Love, not law, should define them.
“I’d do it ten times over to have London,” she says, part vulnerability, part defiance.
In a world trying to decide who deserves to be a parent, her story stands as both warning and beacon: the fight for reproductive freedom isn’t about the future, it’s about protecting the families that already exist because of it.
Frequently asked questions
Niusha Walker is an Iranian-Canadian real estate broker who after seven failed pregnancies and experimental medical interventions became a mother through surrogacy. She now raises her daughter London between Marbella and Canada while advocating against government moves to restrict or criminalize surrogacy. The Marbella setting reflects her broader international life and advocacy reach.

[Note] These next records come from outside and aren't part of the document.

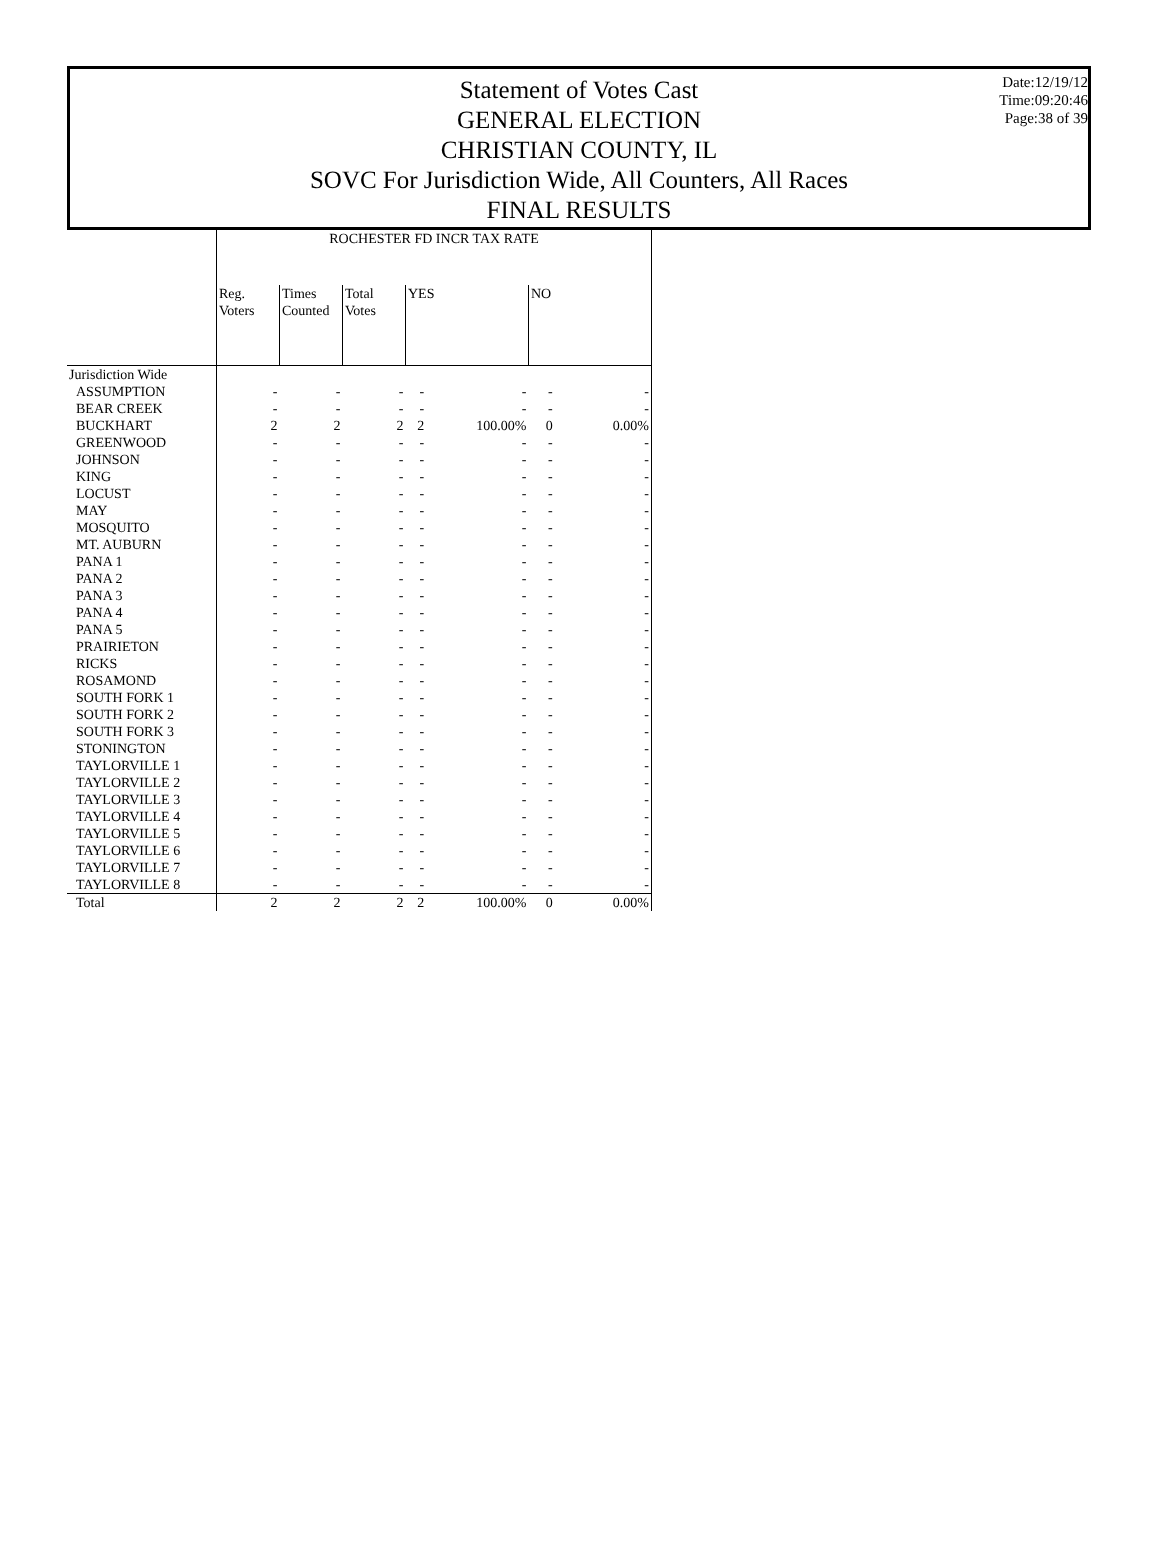Date:12/19/12
Time:09:20:46
Page:38 of 39
Statement of Votes Cast
GENERAL ELECTION
CHRISTIAN COUNTY, IL
SOVC For Jurisdiction Wide, All Counters, All Races
FINAL RESULTS
| | ROCHESTER FD INCR TAX RATE | | | | | | |
| --- | --- | --- | --- | --- | --- | --- | --- |
| | Reg. Voters | Times Counted | Total Votes | YES | | NO | |
| Jurisdiction Wide | | | | | | | |
| ASSUMPTION | - | - | - | - | - | - | - |
| BEAR CREEK | - | - | - | - | - | - | - |
| BUCKHART | 2 | 2 | 2 | 2 | 100.00% | 0 | 0.00% |
| GREENWOOD | - | - | - | - | - | - | - |
| JOHNSON | - | - | - | - | - | - | - |
| KING | - | - | - | - | - | - | - |
| LOCUST | - | - | - | - | - | - | - |
| MAY | - | - | - | - | - | - | - |
| MOSQUITO | - | - | - | - | - | - | - |
| MT. AUBURN | - | - | - | - | - | - | - |
| PANA 1 | - | - | - | - | - | - | - |
| PANA 2 | - | - | - | - | - | - | - |
| PANA 3 | - | - | - | - | - | - | - |
| PANA 4 | - | - | - | - | - | - | - |
| PANA 5 | - | - | - | - | - | - | - |
| PRAIRIETON | - | - | - | - | - | - | - |
| RICKS | - | - | - | - | - | - | - |
| ROSAMOND | - | - | - | - | - | - | - |
| SOUTH FORK 1 | - | - | - | - | - | - | - |
| SOUTH FORK 2 | - | - | - | - | - | - | - |
| SOUTH FORK 3 | - | - | - | - | - | - | - |
| STONINGTON | - | - | - | - | - | - | - |
| TAYLORVILLE 1 | - | - | - | - | - | - | - |
| TAYLORVILLE 2 | - | - | - | - | - | - | - |
| TAYLORVILLE 3 | - | - | - | - | - | - | - |
| TAYLORVILLE 4 | - | - | - | - | - | - | - |
| TAYLORVILLE 5 | - | - | - | - | - | - | - |
| TAYLORVILLE 6 | - | - | - | - | - | - | - |
| TAYLORVILLE 7 | - | - | - | - | - | - | - |
| TAYLORVILLE 8 | - | - | - | - | - | - | - |
| Total | 2 | 2 | 2 | 2 | 100.00% | 0 | 0.00% |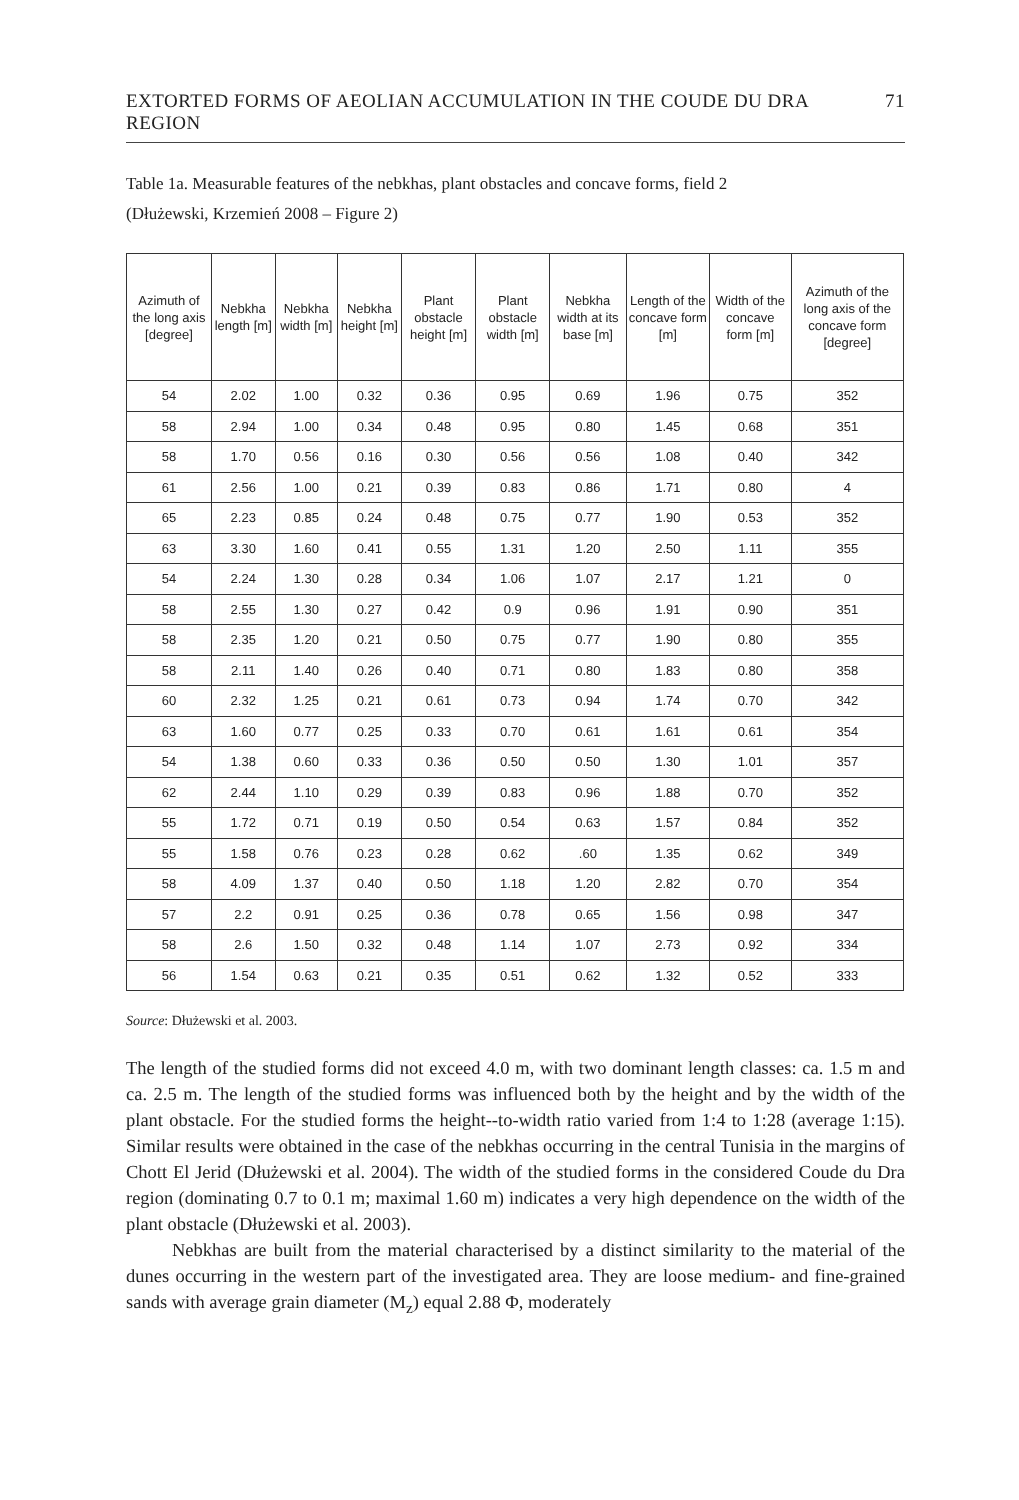EXTORTED FORMS OF AEOLIAN ACCUMULATION IN THE COUDE DU DRA REGION 71
Table 1a. Measurable features of the nebkhas, plant obstacles and concave forms, field 2
(Dłużewski, Krzemień 2008 – Figure 2)
| Azimuth of the long axis [degree] | Nebkha length [m] | Nebkha width [m] | Nebkha height [m] | Plant obstacle height [m] | Plant obstacle width [m] | Nebkha width at its base [m] | Length of the concave form [m] | Width of the concave form [m] | Azimuth of the long axis of the concave form [degree] |
| --- | --- | --- | --- | --- | --- | --- | --- | --- | --- |
| 54 | 2.02 | 1.00 | 0.32 | 0.36 | 0.95 | 0.69 | 1.96 | 0.75 | 352 |
| 58 | 2.94 | 1.00 | 0.34 | 0.48 | 0.95 | 0.80 | 1.45 | 0.68 | 351 |
| 58 | 1.70 | 0.56 | 0.16 | 0.30 | 0.56 | 0.56 | 1.08 | 0.40 | 342 |
| 61 | 2.56 | 1.00 | 0.21 | 0.39 | 0.83 | 0.86 | 1.71 | 0.80 | 4 |
| 65 | 2.23 | 0.85 | 0.24 | 0.48 | 0.75 | 0.77 | 1.90 | 0.53 | 352 |
| 63 | 3.30 | 1.60 | 0.41 | 0.55 | 1.31 | 1.20 | 2.50 | 1.11 | 355 |
| 54 | 2.24 | 1.30 | 0.28 | 0.34 | 1.06 | 1.07 | 2.17 | 1.21 | 0 |
| 58 | 2.55 | 1.30 | 0.27 | 0.42 | 0.9 | 0.96 | 1.91 | 0.90 | 351 |
| 58 | 2.35 | 1.20 | 0.21 | 0.50 | 0.75 | 0.77 | 1.90 | 0.80 | 355 |
| 58 | 2.11 | 1.40 | 0.26 | 0.40 | 0.71 | 0.80 | 1.83 | 0.80 | 358 |
| 60 | 2.32 | 1.25 | 0.21 | 0.61 | 0.73 | 0.94 | 1.74 | 0.70 | 342 |
| 63 | 1.60 | 0.77 | 0.25 | 0.33 | 0.70 | 0.61 | 1.61 | 0.61 | 354 |
| 54 | 1.38 | 0.60 | 0.33 | 0.36 | 0.50 | 0.50 | 1.30 | 1.01 | 357 |
| 62 | 2.44 | 1.10 | 0.29 | 0.39 | 0.83 | 0.96 | 1.88 | 0.70 | 352 |
| 55 | 1.72 | 0.71 | 0.19 | 0.50 | 0.54 | 0.63 | 1.57 | 0.84 | 352 |
| 55 | 1.58 | 0.76 | 0.23 | 0.28 | 0.62 | .60 | 1.35 | 0.62 | 349 |
| 58 | 4.09 | 1.37 | 0.40 | 0.50 | 1.18 | 1.20 | 2.82 | 0.70 | 354 |
| 57 | 2.2 | 0.91 | 0.25 | 0.36 | 0.78 | 0.65 | 1.56 | 0.98 | 347 |
| 58 | 2.6 | 1.50 | 0.32 | 0.48 | 1.14 | 1.07 | 2.73 | 0.92 | 334 |
| 56 | 1.54 | 0.63 | 0.21 | 0.35 | 0.51 | 0.62 | 1.32 | 0.52 | 333 |
Source: Dłużewski et al. 2003.
The length of the studied forms did not exceed 4.0 m, with two dominant length classes: ca. 1.5 m and ca. 2.5 m. The length of the studied forms was influenced both by the height and by the width of the plant obstacle. For the studied forms the height--to-width ratio varied from 1:4 to 1:28 (average 1:15). Similar results were obtained in the case of the nebkhas occurring in the central Tunisia in the margins of Chott El Jerid (Dłużewski et al. 2004). The width of the studied forms in the considered Coude du Dra region (dominating 0.7 to 0.1 m; maximal 1.60 m) indicates a very high dependence on the width of the plant obstacle (Dłużewski et al. 2003).
Nebkhas are built from the material characterised by a distinct similarity to the material of the dunes occurring in the western part of the investigated area. They are loose medium- and fine-grained sands with average grain diameter (M<sub>z</sub>) equal 2.88 Φ, moderately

She finds the global move to restrict surrogacy particularly devastating given what it cost her to finally become a mother. After blood transfusions and immune system treatments, surrogacy was not a preference but a medical necessity. She asks why bodily autonomy and reproductive choice are defended in other contexts but not this one.
She grew up watching her parents rebuild in Canada from nothing after leaving Tehran, and took from that experience an understanding of grit, patience, and what it takes to build something real from scratch. That foundation sustained her through seven pregnancy failures and the years of medical intervention that followed.